* 해야 할 일
아래 자료의 모든 줄을 한 글자도 바꾸지 말고 다시 입력하고, 그림은 답에 넣지 마세요.

* 이번 작업 자료
· · ·
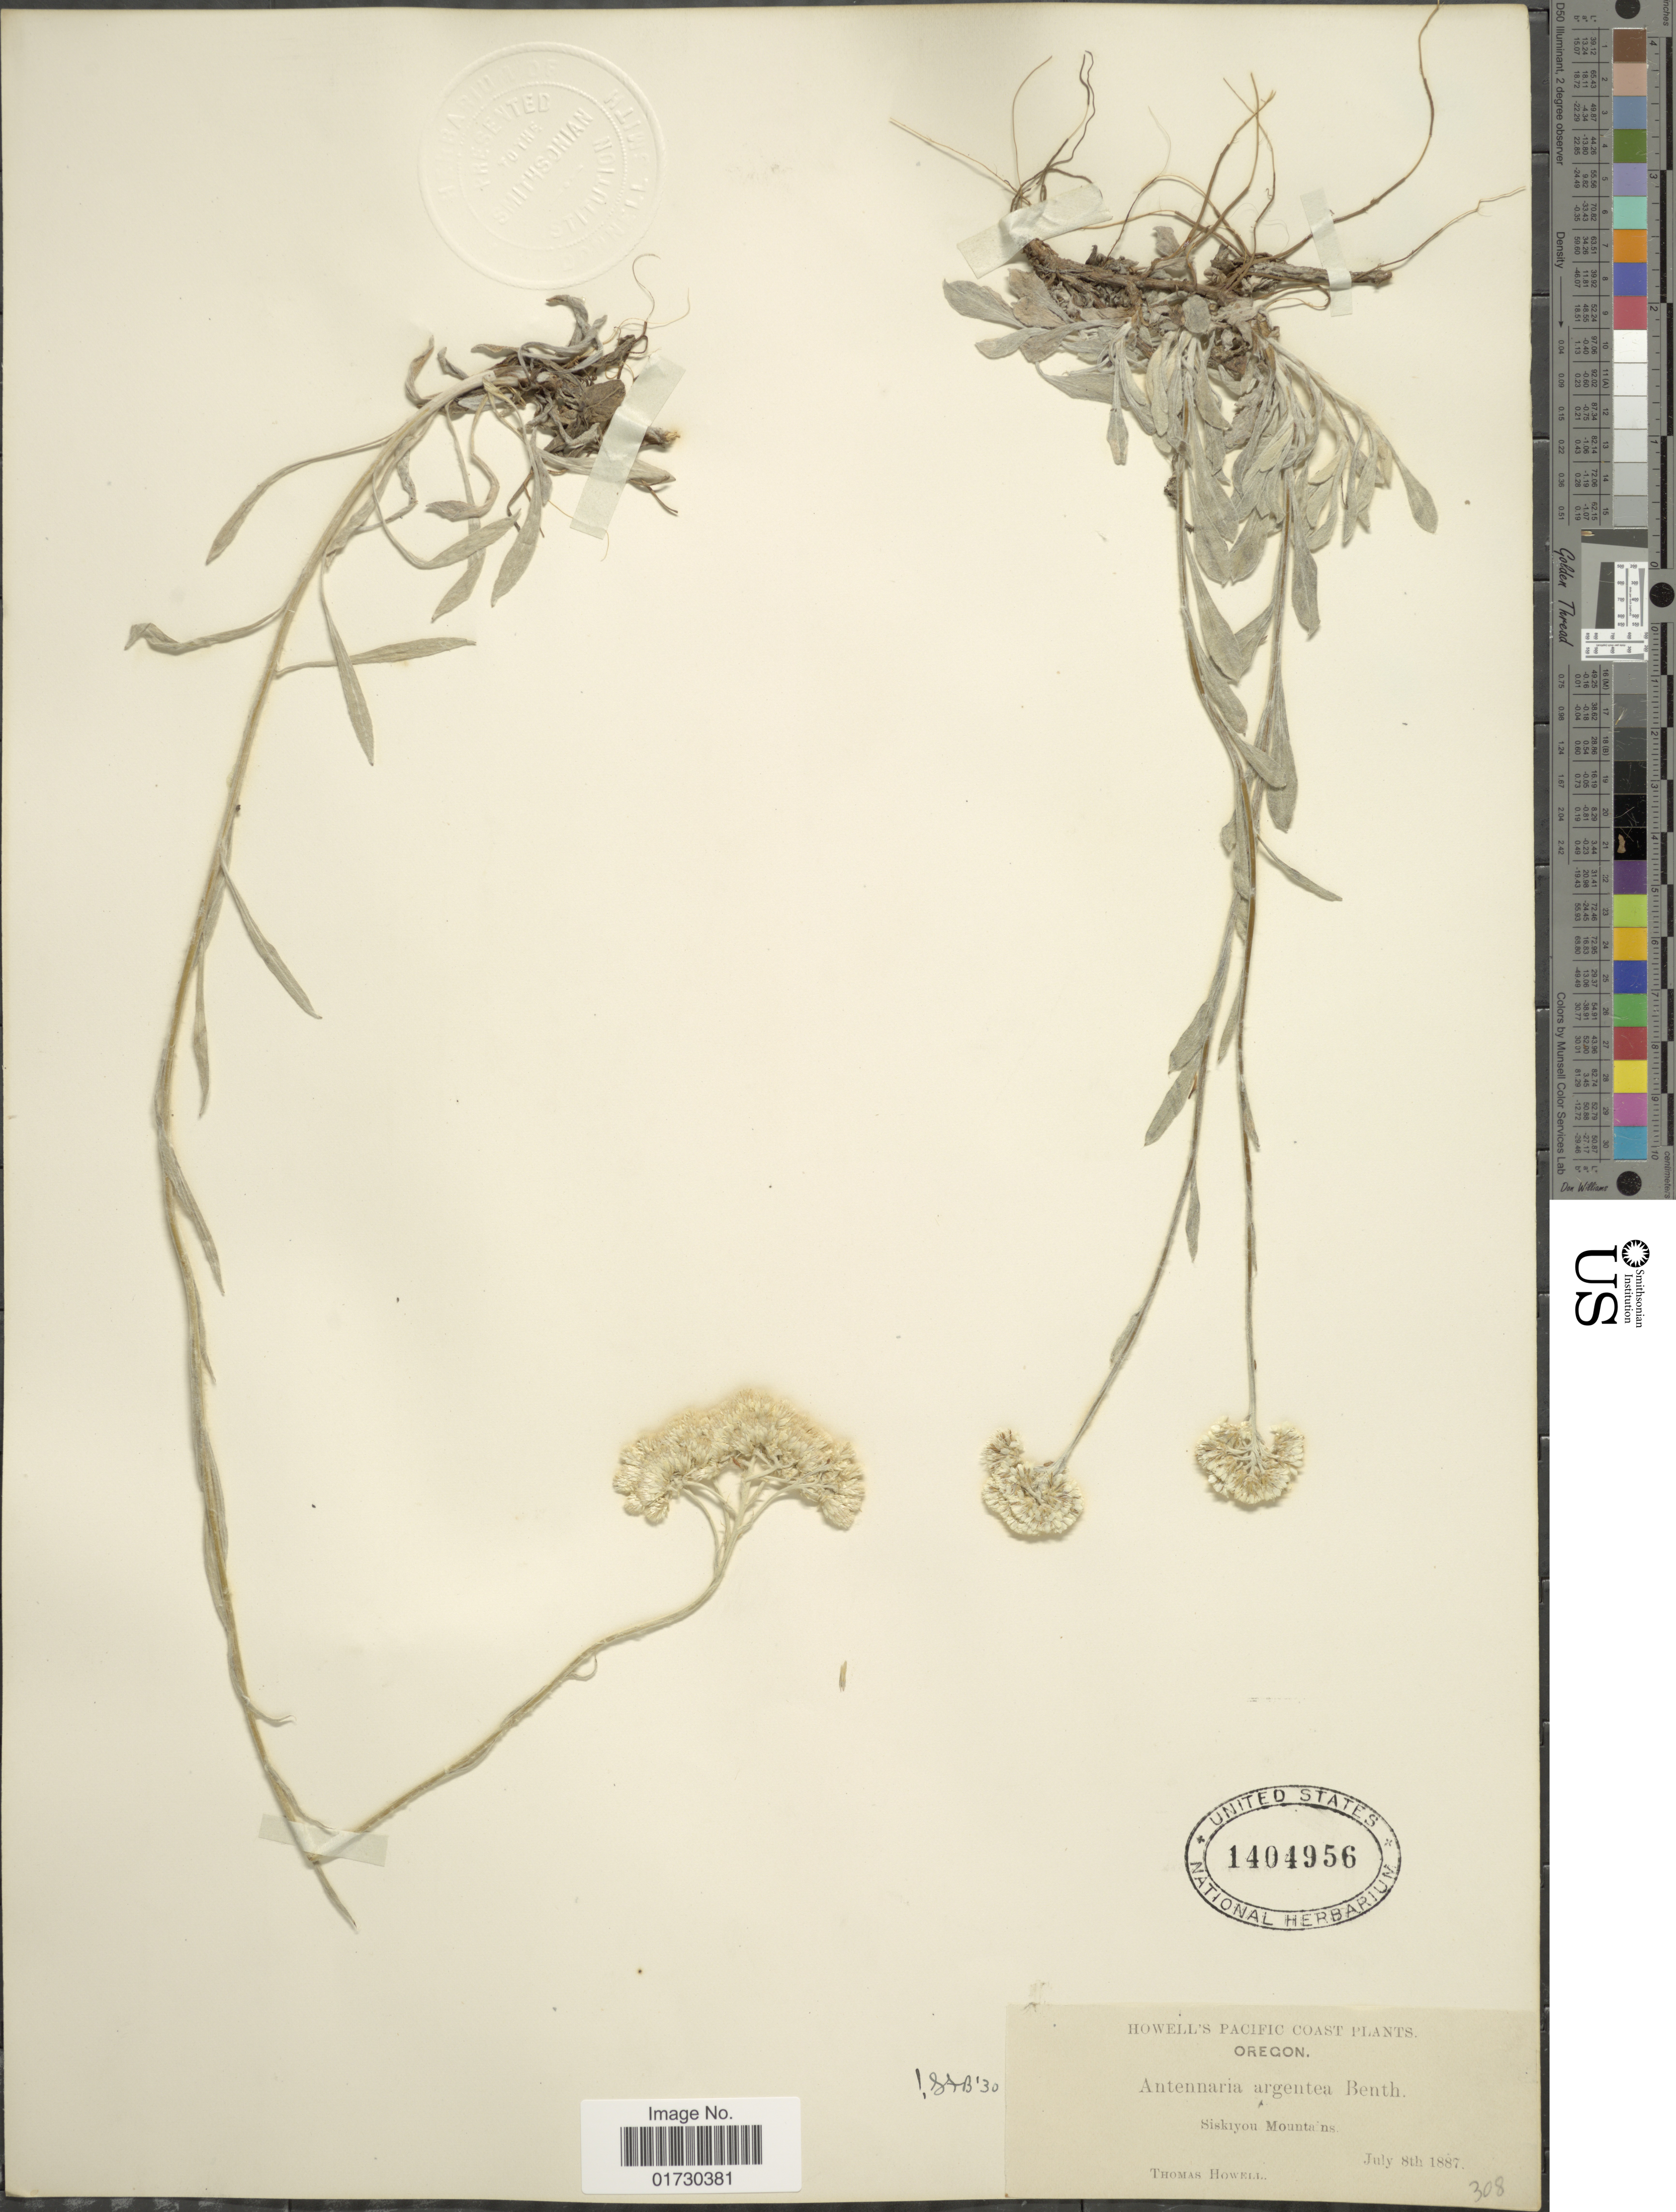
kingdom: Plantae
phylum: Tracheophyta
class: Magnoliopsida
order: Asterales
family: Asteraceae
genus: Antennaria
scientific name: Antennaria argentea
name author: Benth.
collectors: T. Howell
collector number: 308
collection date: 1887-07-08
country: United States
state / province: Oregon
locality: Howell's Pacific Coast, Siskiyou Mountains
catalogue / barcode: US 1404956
· · ·
* 아래 출력
kingdom: Plantae
phylum: Tracheophyta
class: Magnoliopsida
order: Asterales
family: Asteraceae
genus: Antennaria
scientific name: Antennaria argentea
name author: Benth.
collectors: T. Howell
collector number: 308
collection date: 1887-07-08
country: United States
state / province: Oregon
locality: Howell's Pacific Coast, Siskiyou Mountains
catalogue / barcode: US 1404956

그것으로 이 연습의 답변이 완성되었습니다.